[Dataset entries]

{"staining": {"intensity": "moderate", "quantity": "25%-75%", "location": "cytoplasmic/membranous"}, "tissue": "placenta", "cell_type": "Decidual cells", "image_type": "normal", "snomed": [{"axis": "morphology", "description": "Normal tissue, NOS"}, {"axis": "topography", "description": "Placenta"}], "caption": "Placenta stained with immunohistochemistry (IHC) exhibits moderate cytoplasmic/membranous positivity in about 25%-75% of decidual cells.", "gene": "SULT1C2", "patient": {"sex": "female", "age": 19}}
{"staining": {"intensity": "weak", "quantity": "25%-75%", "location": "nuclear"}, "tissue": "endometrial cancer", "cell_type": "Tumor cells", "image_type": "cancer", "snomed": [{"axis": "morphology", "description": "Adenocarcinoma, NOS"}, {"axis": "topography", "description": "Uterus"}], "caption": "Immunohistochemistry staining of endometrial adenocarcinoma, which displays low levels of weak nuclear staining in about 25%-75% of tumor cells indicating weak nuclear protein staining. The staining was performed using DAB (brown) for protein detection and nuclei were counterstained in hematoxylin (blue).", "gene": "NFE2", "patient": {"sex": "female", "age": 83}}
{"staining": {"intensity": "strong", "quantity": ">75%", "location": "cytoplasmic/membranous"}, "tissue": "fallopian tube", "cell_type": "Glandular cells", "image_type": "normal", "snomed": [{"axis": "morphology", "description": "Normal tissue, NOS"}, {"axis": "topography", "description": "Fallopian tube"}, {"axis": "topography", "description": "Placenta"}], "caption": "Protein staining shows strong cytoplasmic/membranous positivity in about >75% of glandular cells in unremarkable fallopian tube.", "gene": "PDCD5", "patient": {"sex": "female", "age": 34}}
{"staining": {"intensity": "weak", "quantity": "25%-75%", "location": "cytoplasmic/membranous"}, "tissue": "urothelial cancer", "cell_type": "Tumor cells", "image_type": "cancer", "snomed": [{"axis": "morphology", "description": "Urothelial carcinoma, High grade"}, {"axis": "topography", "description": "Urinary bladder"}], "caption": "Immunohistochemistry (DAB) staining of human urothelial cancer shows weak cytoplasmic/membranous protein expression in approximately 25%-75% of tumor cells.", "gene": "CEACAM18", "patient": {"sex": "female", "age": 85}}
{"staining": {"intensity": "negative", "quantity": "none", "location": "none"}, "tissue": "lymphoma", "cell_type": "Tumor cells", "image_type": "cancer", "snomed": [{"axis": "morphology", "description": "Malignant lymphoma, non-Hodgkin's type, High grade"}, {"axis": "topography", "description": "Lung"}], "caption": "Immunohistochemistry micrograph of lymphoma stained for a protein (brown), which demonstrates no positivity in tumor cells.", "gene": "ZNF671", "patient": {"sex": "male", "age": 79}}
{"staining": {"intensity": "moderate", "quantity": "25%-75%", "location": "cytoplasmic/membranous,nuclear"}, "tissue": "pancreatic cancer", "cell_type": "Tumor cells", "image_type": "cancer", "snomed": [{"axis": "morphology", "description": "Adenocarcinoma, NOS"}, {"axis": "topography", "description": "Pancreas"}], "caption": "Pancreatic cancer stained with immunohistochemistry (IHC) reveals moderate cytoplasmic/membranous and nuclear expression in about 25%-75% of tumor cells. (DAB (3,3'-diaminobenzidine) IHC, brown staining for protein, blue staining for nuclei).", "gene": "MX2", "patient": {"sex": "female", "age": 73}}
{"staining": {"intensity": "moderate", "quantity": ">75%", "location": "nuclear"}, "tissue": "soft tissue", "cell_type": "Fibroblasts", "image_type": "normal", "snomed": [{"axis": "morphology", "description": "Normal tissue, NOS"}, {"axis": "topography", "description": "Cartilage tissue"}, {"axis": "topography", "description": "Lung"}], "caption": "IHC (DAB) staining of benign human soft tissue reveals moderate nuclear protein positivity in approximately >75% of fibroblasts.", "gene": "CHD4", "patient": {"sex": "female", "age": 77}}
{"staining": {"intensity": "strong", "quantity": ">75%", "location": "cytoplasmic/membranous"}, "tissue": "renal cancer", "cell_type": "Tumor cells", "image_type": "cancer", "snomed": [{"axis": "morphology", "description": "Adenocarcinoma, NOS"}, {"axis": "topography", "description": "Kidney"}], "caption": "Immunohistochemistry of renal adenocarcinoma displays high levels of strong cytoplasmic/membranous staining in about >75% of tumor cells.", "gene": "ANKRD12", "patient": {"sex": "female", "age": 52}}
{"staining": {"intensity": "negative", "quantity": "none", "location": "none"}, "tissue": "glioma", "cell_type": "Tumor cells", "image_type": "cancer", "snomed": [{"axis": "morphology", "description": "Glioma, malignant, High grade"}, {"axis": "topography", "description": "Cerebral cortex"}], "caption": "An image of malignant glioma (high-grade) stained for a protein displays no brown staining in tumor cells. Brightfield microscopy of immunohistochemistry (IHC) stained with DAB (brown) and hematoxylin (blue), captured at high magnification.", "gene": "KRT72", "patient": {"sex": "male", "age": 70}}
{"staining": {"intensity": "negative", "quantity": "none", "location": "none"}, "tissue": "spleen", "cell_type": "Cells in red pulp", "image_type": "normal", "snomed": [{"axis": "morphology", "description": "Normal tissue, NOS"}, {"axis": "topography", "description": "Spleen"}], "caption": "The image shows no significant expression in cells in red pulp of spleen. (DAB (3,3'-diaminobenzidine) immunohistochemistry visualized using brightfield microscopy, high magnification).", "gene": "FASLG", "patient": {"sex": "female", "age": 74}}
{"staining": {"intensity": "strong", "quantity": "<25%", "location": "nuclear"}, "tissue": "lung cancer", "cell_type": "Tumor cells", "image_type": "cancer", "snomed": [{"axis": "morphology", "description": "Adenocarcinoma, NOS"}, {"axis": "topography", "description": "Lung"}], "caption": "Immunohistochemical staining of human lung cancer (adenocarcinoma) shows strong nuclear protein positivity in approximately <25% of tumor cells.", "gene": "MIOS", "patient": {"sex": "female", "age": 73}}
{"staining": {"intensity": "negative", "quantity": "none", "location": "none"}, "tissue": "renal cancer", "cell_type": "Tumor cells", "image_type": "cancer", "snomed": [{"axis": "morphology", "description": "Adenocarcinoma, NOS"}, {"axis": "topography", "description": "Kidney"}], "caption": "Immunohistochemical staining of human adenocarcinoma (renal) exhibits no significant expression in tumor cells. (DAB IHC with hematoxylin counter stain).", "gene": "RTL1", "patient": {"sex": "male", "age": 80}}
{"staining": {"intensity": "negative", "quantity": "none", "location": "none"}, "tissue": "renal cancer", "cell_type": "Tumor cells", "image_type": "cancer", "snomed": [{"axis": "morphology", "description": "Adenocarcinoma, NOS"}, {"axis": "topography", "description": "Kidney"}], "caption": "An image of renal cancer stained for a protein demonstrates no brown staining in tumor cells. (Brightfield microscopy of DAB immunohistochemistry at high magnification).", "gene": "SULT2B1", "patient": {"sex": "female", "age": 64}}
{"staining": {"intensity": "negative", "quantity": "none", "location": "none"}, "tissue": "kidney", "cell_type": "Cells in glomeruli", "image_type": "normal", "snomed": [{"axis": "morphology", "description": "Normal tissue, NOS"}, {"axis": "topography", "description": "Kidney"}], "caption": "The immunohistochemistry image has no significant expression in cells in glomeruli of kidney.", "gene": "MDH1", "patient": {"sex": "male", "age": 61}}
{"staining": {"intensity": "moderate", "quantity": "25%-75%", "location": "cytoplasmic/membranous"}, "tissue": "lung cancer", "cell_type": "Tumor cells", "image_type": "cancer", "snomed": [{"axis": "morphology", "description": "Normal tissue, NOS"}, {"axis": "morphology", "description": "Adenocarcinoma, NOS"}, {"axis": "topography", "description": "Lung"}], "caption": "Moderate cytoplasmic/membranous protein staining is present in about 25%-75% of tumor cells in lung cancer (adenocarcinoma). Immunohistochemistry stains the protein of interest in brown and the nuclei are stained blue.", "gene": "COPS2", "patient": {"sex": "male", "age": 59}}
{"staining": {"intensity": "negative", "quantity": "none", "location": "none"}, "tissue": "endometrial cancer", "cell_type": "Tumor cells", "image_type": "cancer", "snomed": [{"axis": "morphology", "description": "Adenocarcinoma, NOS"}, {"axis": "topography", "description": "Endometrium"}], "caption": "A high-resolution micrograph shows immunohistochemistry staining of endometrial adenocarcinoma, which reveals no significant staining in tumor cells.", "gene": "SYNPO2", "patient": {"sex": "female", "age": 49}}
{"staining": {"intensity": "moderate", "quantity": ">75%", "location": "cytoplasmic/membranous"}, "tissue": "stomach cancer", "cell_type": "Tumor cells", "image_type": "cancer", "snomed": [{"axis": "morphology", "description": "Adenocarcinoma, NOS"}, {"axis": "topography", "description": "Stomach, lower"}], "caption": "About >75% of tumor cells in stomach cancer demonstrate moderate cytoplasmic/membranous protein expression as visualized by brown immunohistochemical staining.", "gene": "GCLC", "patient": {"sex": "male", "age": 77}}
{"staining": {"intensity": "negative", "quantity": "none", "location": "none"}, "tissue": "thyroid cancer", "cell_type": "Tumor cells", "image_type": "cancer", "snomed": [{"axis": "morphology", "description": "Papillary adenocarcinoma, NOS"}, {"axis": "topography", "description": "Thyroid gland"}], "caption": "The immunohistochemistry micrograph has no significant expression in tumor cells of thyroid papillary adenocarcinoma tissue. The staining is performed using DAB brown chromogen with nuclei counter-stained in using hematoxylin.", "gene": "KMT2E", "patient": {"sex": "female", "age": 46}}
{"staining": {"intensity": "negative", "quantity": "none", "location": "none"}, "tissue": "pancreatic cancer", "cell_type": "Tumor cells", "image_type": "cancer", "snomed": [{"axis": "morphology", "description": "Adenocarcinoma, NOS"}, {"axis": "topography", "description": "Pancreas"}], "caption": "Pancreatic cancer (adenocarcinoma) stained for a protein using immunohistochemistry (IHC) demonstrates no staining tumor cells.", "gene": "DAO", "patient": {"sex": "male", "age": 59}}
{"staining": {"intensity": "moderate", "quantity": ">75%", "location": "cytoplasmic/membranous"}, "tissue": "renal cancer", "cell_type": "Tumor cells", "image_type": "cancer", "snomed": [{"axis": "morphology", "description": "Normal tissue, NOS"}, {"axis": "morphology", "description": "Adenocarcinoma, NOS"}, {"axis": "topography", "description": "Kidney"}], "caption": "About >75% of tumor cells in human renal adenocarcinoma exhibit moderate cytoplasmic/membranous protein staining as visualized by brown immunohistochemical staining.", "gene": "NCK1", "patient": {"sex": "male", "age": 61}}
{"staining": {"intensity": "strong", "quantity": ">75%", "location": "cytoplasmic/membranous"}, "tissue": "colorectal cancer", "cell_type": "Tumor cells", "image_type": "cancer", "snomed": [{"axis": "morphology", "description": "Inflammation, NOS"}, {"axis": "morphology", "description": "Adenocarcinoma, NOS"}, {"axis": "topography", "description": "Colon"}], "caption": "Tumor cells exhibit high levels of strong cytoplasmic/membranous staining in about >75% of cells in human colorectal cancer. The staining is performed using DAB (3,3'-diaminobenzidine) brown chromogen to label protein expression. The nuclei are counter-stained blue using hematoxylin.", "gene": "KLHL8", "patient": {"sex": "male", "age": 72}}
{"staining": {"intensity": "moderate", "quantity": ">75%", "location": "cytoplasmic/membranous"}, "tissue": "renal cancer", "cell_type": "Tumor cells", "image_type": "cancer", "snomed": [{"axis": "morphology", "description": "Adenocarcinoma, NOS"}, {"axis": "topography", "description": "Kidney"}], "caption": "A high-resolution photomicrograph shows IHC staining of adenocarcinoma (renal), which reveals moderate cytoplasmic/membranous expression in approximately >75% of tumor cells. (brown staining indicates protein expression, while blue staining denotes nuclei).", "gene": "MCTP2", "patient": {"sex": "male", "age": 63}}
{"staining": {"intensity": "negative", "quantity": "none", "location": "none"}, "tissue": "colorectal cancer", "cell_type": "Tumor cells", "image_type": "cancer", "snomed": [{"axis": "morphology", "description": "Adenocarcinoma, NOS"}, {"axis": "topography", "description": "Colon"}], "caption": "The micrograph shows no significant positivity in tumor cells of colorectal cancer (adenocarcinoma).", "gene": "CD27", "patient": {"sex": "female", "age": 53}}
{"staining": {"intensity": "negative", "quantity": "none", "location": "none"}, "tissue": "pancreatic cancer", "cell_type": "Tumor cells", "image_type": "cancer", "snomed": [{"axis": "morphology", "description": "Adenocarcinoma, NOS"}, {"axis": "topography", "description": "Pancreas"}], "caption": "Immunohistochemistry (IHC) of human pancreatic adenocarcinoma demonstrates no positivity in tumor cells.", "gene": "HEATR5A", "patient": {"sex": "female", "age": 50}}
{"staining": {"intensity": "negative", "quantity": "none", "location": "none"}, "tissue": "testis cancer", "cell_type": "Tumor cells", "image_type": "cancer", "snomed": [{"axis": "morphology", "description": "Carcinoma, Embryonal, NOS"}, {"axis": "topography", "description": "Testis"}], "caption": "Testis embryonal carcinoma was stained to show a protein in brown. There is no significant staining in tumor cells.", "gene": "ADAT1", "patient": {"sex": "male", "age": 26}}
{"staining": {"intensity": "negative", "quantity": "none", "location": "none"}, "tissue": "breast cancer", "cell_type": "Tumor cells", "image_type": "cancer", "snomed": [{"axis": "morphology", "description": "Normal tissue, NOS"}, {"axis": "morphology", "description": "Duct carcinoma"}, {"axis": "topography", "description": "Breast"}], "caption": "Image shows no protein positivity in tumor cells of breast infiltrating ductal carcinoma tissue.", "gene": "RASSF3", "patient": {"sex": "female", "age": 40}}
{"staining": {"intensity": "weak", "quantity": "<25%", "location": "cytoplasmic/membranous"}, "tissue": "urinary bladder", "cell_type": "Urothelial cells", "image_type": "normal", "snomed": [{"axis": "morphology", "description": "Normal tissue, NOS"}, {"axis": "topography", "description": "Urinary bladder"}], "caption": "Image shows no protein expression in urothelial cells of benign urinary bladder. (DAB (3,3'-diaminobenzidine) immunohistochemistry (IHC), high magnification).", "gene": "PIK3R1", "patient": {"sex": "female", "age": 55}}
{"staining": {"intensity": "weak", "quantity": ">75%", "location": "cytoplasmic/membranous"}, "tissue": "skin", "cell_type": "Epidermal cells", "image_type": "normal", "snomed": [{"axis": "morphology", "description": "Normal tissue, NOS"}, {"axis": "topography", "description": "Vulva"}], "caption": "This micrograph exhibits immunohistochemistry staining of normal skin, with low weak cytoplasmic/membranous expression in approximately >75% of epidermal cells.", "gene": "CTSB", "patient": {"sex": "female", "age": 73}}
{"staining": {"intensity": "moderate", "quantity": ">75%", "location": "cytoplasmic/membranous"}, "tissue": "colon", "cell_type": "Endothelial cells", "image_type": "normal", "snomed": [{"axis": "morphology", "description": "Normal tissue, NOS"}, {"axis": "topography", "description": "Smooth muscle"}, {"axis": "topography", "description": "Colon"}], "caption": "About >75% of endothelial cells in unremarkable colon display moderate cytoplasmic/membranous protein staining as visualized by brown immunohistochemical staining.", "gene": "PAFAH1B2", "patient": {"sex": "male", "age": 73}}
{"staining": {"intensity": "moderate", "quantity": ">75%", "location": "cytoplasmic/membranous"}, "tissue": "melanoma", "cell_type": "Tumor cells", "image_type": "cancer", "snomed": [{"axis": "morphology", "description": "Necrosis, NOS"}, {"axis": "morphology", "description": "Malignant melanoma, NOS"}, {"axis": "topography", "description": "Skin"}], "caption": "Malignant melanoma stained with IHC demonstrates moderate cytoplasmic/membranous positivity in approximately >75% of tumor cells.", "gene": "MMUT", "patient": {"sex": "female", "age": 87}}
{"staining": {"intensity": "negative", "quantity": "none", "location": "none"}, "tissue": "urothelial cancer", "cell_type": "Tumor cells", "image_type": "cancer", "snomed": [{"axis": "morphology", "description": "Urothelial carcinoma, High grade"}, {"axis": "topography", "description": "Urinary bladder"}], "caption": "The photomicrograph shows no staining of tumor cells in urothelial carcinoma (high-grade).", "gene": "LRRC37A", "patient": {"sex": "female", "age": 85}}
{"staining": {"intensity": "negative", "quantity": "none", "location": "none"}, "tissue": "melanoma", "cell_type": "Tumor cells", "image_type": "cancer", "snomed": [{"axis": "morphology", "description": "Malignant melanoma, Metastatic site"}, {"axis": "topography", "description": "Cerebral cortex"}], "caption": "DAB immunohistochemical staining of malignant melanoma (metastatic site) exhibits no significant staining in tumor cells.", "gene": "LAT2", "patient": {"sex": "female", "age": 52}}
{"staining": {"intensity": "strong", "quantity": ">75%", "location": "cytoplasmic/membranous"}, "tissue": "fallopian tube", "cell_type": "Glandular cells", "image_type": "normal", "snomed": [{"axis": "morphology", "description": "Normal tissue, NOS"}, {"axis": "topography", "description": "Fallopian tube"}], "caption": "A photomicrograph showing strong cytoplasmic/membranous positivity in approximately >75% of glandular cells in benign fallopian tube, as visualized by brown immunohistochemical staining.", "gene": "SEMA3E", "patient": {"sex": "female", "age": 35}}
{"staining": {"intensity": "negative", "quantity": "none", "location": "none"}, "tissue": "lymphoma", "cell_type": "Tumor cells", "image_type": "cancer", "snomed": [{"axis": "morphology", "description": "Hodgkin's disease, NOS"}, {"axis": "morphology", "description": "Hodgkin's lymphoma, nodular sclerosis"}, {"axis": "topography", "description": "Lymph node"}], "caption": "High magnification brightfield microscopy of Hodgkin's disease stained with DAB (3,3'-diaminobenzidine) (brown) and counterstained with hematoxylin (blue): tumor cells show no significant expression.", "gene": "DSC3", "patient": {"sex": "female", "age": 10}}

WHAT TO PRODUCE: In the records, which lines use the word "endometrial"? Report them.

TASK RESULT:
{"staining": {"intensity": "weak", "quantity": "25%-75%", "location": "nuclear"}, "tissue": "endometrial cancer", "cell_type": "Tumor cells", "image_type": "cancer", "snomed": [{"axis": "morphology", "description": "Adenocarcinoma, NOS"}, {"axis": "topography", "description": "Uterus"}], "caption": "Immunohistochemistry staining of endometrial adenocarcinoma, which displays low levels of weak nuclear staining in about 25%-75% of tumor cells indicating weak nuclear protein staining. The staining was performed using DAB (brown) for protein detection and nuclei were counterstained in hematoxylin (blue).", "gene": "NFE2", "patient": {"sex": "female", "age": 83}}
{"staining": {"intensity": "negative", "quantity": "none", "location": "none"}, "tissue": "endometrial cancer", "cell_type": "Tumor cells", "image_type": "cancer", "snomed": [{"axis": "morphology", "description": "Adenocarcinoma, NOS"}, {"axis": "topography", "description": "Endometrium"}], "caption": "A high-resolution micrograph shows immunohistochemistry staining of endometrial adenocarcinoma, which reveals no significant staining in tumor cells.", "gene": "SYNPO2", "patient": {"sex": "female", "age": 49}}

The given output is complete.